Sun, Sep

Ecovate: inspiring greener actions?

Should ‘sustainability’ be replaced with another word - and would it make any difference to how environmentally proactive you’d be? Walter Hale hypothesizes…

“My client’s don’t care about sustainability.” It’s a remark made - and heard - often enough by advertising agencies, marketers and print service providers. Yet can it really be true? After all, even arms manufacturers have taken to warning us that “lead in ammunition can do harm to the environment”. 

It’s more likely that some clients do care about it, but not that much. Some clients - especially consumer-facing ones - care very much. Some are driven by inner conviction, others see it as something their customers expect. And some care in a muddled way - like the multinational drinks giant that decided not to use print to support a particular promotional tour, on environmental grounds, but ended up supplying DVDs instead. You find a similar range of response among print service providers. Some pay lip service but the companies that have been certified as part of the Sustainable Green Printing Partnership in the US cannot be faulted for their commitment. That said, the SGPP is probably not growing as fast as many expected to.

You find a similarly mixed response to sustainability among the public. One survey in the US found that while 62% of consumers believed in climate change, only 59% claimed to understand what ‘sustainability’ meant, and 76% said it sounded ‘expensive’. The confusion is understandable. Much of the responsibility for saving the planet seems to have fallen us - and how much water we put in our kettles to make a cuppa. In comparison, the public remains unconvinced that business is doing its bit. (Which it needs to do - industrial emissions of carbon dioxide were at a record high last year.) That disconnect can only encourage cynicism and make it harder for humanity to focus on the relatively important task of saving the planet.
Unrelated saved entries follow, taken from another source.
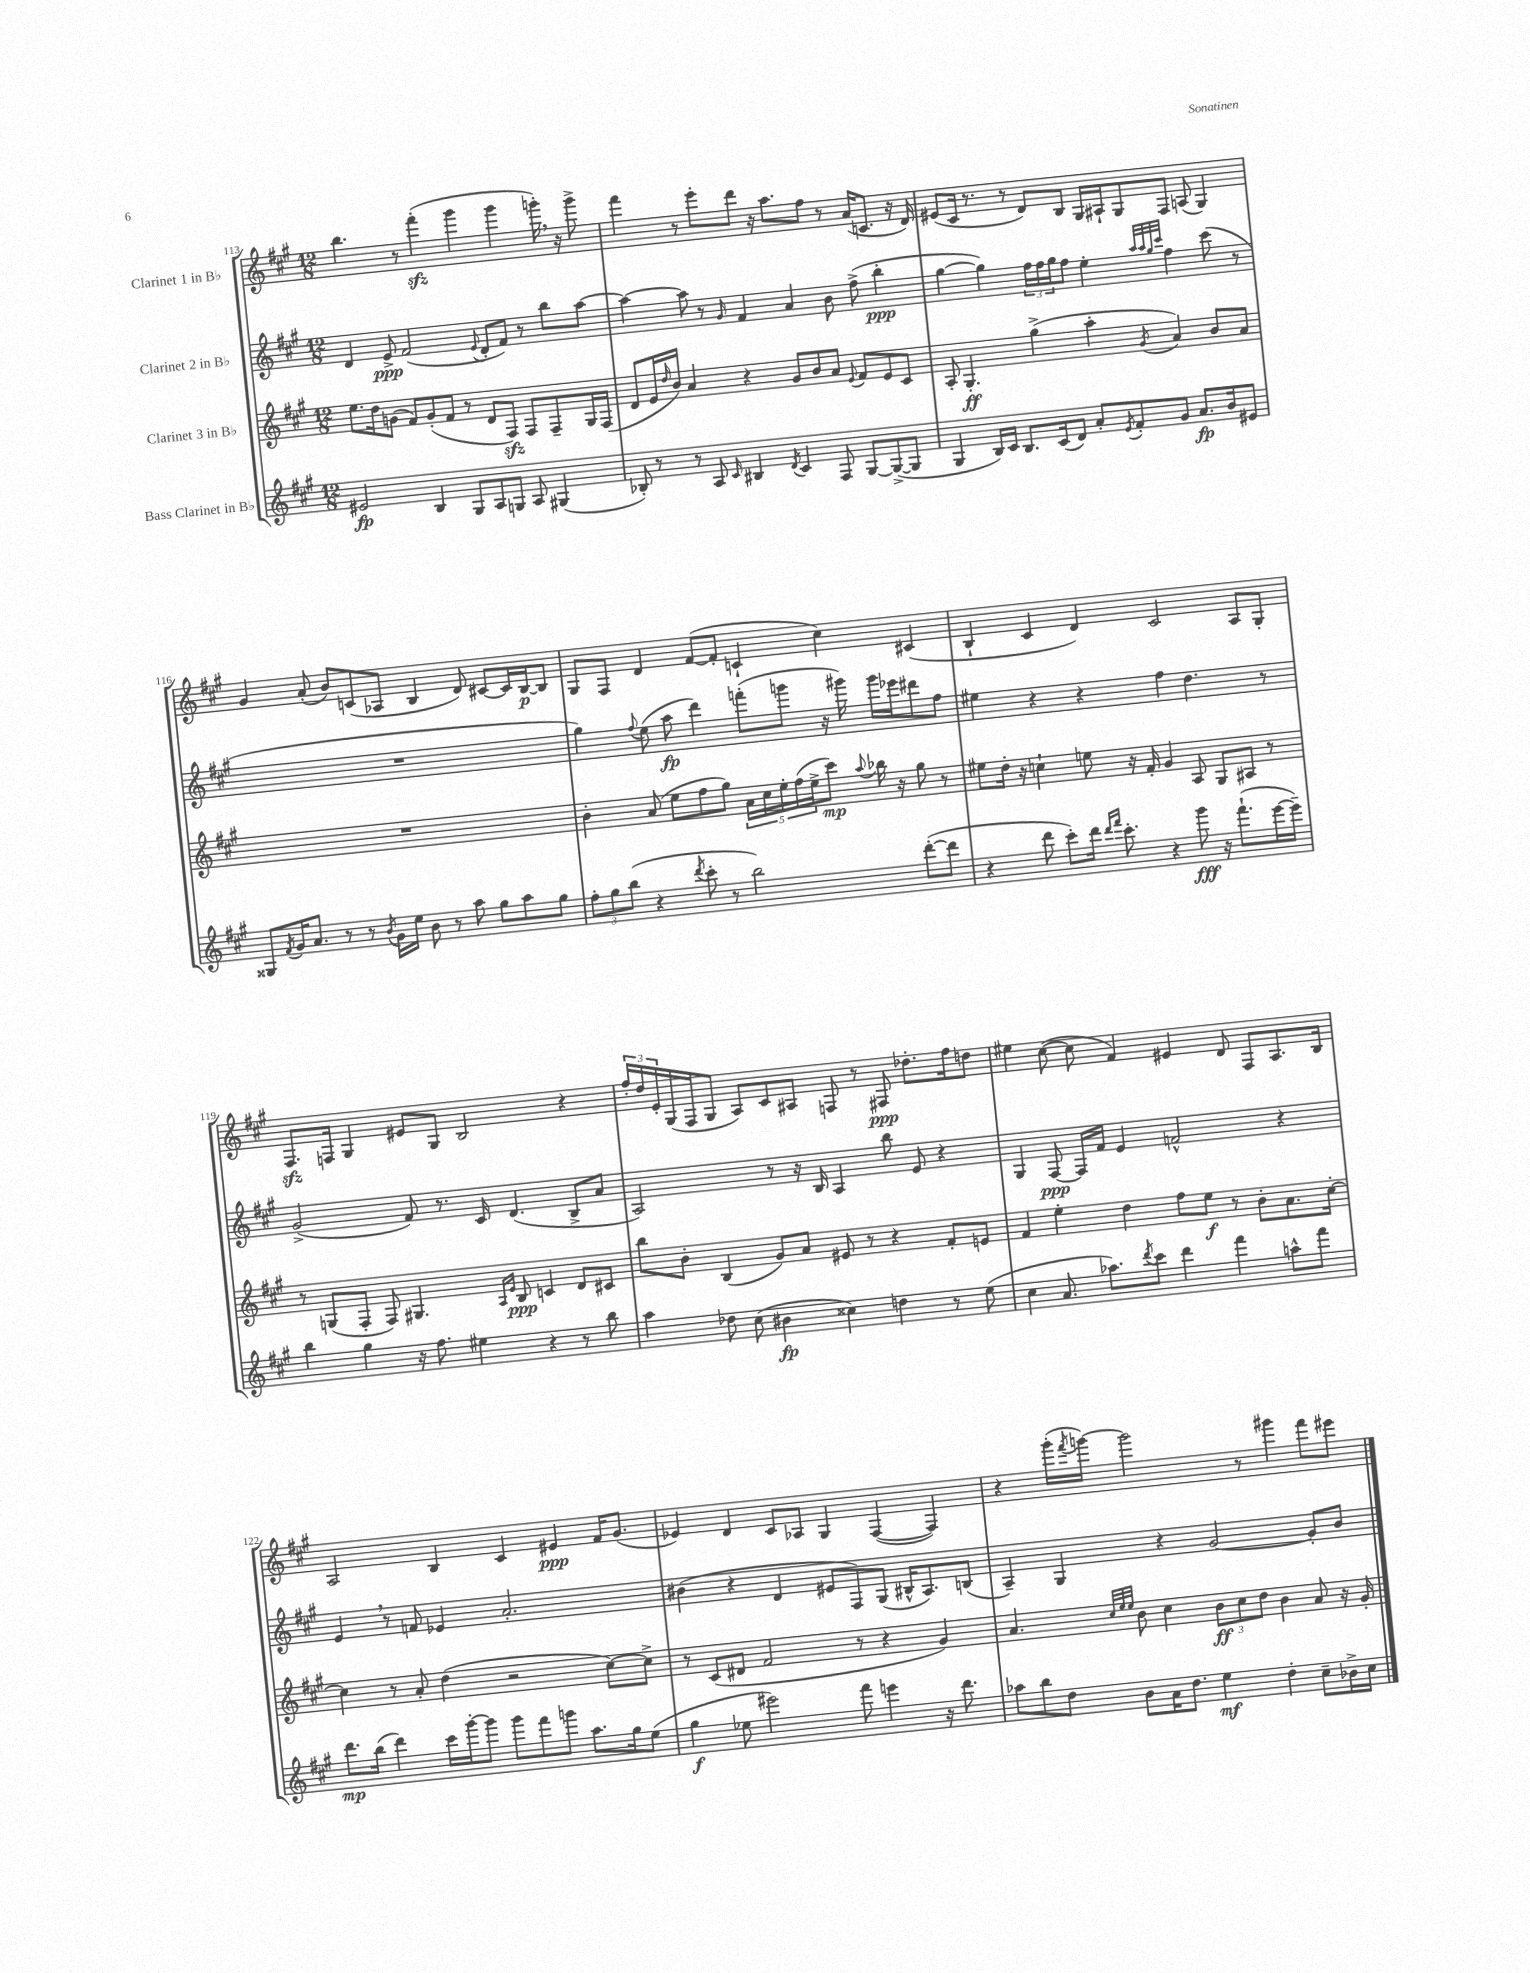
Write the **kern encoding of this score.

**kern	**kern	**kern	**kern
*staff4	*staff3	*staff2	*staff1
*clefG2	*clefG2	*clefG2	*clefG2
*k[f#c#g#]	*k[f#c#g#]	*k[f#c#g#]	*k[f#c#g#]
*M12/8	*M12/8	*M12/8	*M12/8
2e#	8.ee	4d	4.bb
.	16dd	.	.
.	(8g	8e^	.
.	8f#)	(2f#	8r
4B	(8g'	.	(4fff#'
.	8f#	.	.
8G#	8r	.	4ggg#
.	.	8qqe	.
8A	8d	8d'	.
8G	8F#)	8f#)	4ggg#
8A	8F#	8r	.
(4G#	8F#~	8bb	16ggg')
.	.	.	16r
.	16G#	[8aa	8ggg^
.	(16F#	.	.
=	=	=	=
8B-')	8d	4aa_	4fff#
8r	16e	.	.
.	16qqdd	.	.
.	16b)	.	.
8r	4a	8aa]	8r
8A	.	8r	8eee'
16qqc#	.	16qqg#	.
4B#	4r	4f#	8ddd
.	.	.	16r
.	.	.	8.aa
8qd	.	.	.
4c#	8g#	4a	.
.	8b	.	8ff#
8F#	8a	8b	8r
.	8qqe	.	.
[8G#	8f#	(8ff#^	(16a
.	.	.	8.c
(8G#^_	8e	4bb'	.
8G#]	8c#	.	16r
.	.	.	16d)
=	=	=	=
4G#	8A'	[4gg#	(8e#
.	4.G#'	.	16c#
.	.	.	8.r
16B)	.	4gg#])	.
16c#	.	.	.
8.B	.	.	8r
.	(4gg#^	24ff#	8d)
.	.	24ff#	.
(16c#	.	.	.
.	.	24gg#	.
8d)	.	8ff#	8B
8a'	4aa'	4ee'	16G#
.	.	.	16A#`
8qe	.	.	.
8f#'	.	.	8G#
.	.	32qqaa	.
.	.	32qqaa	.
.	.	32qqgg#	.
.	8qg#	32qqccc#	.
8g#	4a)	4ff#	8F#
8.a	.	.	(8A
.	8b	(8ccc#	4G#)
16b	.	.	.
8e#	8a	8r	.
=	=	=	=
8G##	1.r	1.r	4g#
8qf#	.	.	.
16g#	.	.	.
8.a	.	.	.
.	.	.	(8a'
8r	.	.	8b)
8r	.	.	(8c
8qb	.	.	.
16g#	.	.	8A-
16ee	.	.	.
8b	.	.	4B
8r	.	.	.
8aa	.	.	8d)
8gg#	.	.	[8c#
8aa	.	.	16c#]
.	.	.	[16B
8gg#	.	.	8B]
=	=	=	=
12ff#'	4b'	4gg#)	8G#
12gg#	.	.	.
.	.	.	8F#
(12bb	.	.	.
.	.	8qqff#	.
4r	(8a	(8ee	4d
.	8ee	8aa	.
8qddd	.	.	.
8ccc#'	8ff#	4ddd)	([8f#
8r	8gg#)	.	8f#']
2bb)	20a	(8fff'	4c`
.	20cc#	.	.
.	20ee'	.	.
.	.	8ggg	.
.	(20ff#	.	.
.	20ee^	.	.
.	8ccc#)	16r	4cc#)
.	.	16ggg#)	.
.	8qqaa	.	.
.	16bb-	16ggg#	.
.	16r	16eee-	.
([8ddd'	8gg#	8ddd#	(4c#
8ddd]	8r	8ff#	.
=	=	=	=
4r	8ee#	4ee#	4B`
.	16dd'	.	.
.	16r	.	.
8ddd	4cc`	4r	4c#
8ccc#')	.	.	.
16ddd	8ee	4r	4d)
16qqddd	.	.	.
16qqfff#	.	.	.
8.ccc#'	.	.	.
.	16r	.	.
.	16f#'	.	.
4r	4g#	4ff#	2c#
8ggg#	8A	4.dd	.
16r	8G#	.	.
(8.fff#`	.	.	.
.	8A#	.	8A
[16eee	8r	8r	8G#'
16eee~])	.	.	.
=	=	=	=
4bb	8r	(2g#^	8.F#
.	(8G	.	.
.	.	.	16F
4gg#	8F#'	.	4G#
.	8F#)	.	.
16r	4.G#	8f#)	8e#
8.ff#	.	.	.
.	.	8.r	8G#
4ee#	.	.	2B
.	.	16c#	.
.	16qqA	.	.
.	16qqe	.	.
.	8B	(4.d	.
4r	4c	.	.
8r	8d	8B^	4r
8bb	8c#	8a	.
=	=	=	=
4aa	8bb	2A)	24ff#'
.	.	.	24dd
.	.	.	24e'
.	8b'	.	(16G#
.	.	.	16F#
8dd-	(4B	.	8G#
(8cc#	.	.	8A)
4b#	8g#)	8r	8c#
.	8a	16r	8A#
.	.	16B	.
4cc##)	8e#	4A	8F
.	8r	.	8r
4dd	4r	8bb	8F#
.	.	8e	8.dd-'
8r	8f#'	4r	.
.	.	.	16ff#
(8ee	8e	.	8dd
=	=	=	=
4cc#	4f#	4G#	4ee#
8.a	4ee'	[8F#	([8cc#
.	.	16F#]	8cc#]
8.aa-)	.	16f#	.
.	4dd	4e	4f#)
8qddd	.	.	.
8ccc#	.	.	.
4ddd	8ff#	2f^^	4e#
.	8ee	.	.
4fff#	8r	.	8d
.	8b'	.	8F#
8aa^^	8.a	4r	8.A
8fff#	.	.	.
.	[16cc#'	.	16B
=	=	=	=
8.ddd	4cc#]	4e	2A
(16bb	.	.	.
4ddd)	8r	8r	.
.	8a'	8f	.
16ccc#	(4dd	4e-	4B
[16ggg#'	.	.	.
8ggg#]	.	.	.
8ggg#	2r	2.a'	4c#
8fff#	.	.	.
8ggg	.	.	4e#
8.aa	.	.	.
.	[8cc#)	.	16f#
16gg#	.	.	(8.g#
(8ee	8cc#^]	.	.
=	=	=	=
4gg#	8r	(4b#	4e-)
.	(8c#	.	.
8ee-	8d#	4r	4d
2eee#)	2f#	.	.
.	.	4d	8c#
.	.	.	8A-
.	.	8e#	4G#
8fff#	8r	8F#)	.
4eee	4r	(8G#	([4F#
.	.	16B#^^	.
.	.	8.A)	.
16r	4g#)	.	4F#])
8.ddd	.	.	.
.	.	(8B	.
=	=	=	=
8aa-	4.a	4A~)	4r
8bb	.	.	.
8dd	.	4G#	(16ggg#'
.	.	.	8qfff#
.	.	.	[16ggg)
.	32qqcc#	.	.
.	32qqee	.	.
.	32qqee	.	.
8b	8b	.	2ggg]
16a	4cc#	4r	.
8.dd	.	.	.
4ee	12b	[2g#	.
.	12cc#	.	.
.	.	.	8r
.	12dd	.	.
4dd'	4b	.	4ggg#
8cc#~	8a	8g#']	8fff#
16b-^	16r	8b	8eee#
16cc#	16g#'	.	.
==	==	==	==
*-	*-	*-	*-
For some, the word ‘sustainability’ itself is part of the problem for it can be ambiguous - though we are trying to make the planet ‘sustainable’, we are not trying to ‘sustain’ a status quo that will fry it! 

As Peggy Liu, the founder of the Joint US-China Collaboration on Clean Energy (JUCCCE), said, when she declared that “sustainability is dead”, environmentalism desperately needs to “move from gloom to hope”. With wildfires ranging in various parts of the world, Arctic ice melting and floods seemingly now an annual occurrence even in Britain, there doesn’t seem to be a lot of hope around. The incremental, less visually exciting, steps to a greener world are often overlooked as organisations, in a sincere effort to wake us all up before it’s too late, bombard us with apocalyptic scenarios that one leading environmentalist calls “eco-porn”.

James Bartlett, of the Bartlett Development Planning Unit at the University of Central London, says: “The language should be buried and replaced. To just ‘sustain’ will always fail to capture people’s imagination, just like ‘remain’.” He recommends something more inspirational and positive, such as ‘ecovate’, combining ‘ecology’ and ‘innovate’. Bartlett isn’t saying changing the word alone will make the difference, but it could help, he says, stimulate new thinking about old ways. He cites one example of CO2 waste from an Australian coal-powered plant being used to fuel an energy company’s production of biogas.

Yet Holly Hagerman, who runs a marketing agency dedicated to environmental businesses, says that a greater change is called for. “Like most people, I’m tired of the guilt trip, I’m tired of environmentalism being a political label, and I’m tired of the finger pointing and the promises of a fiery apocalypse.” 

Although climate change deniers have played their part in politicising the issue, Hagerman has a point when she says: “It’s time to stop polarising between those who ‘care’” for the environment and those who are ‘destroying’ it. Truth is we’re all, in small and big ways, having an impact on the environment. So let’s acknowledge the problem, identify what’s standing in our way and take one step to change it.”

That might sound simplistic, but Hagerman’s summary does sound a bit more uplifting than ‘sustainability’. For many companies, including print service providers, going truly green is not quick or easy. It takes method, resource and patience. And, to be done properly - and continuously - it has to be done with joy, zeal and hope.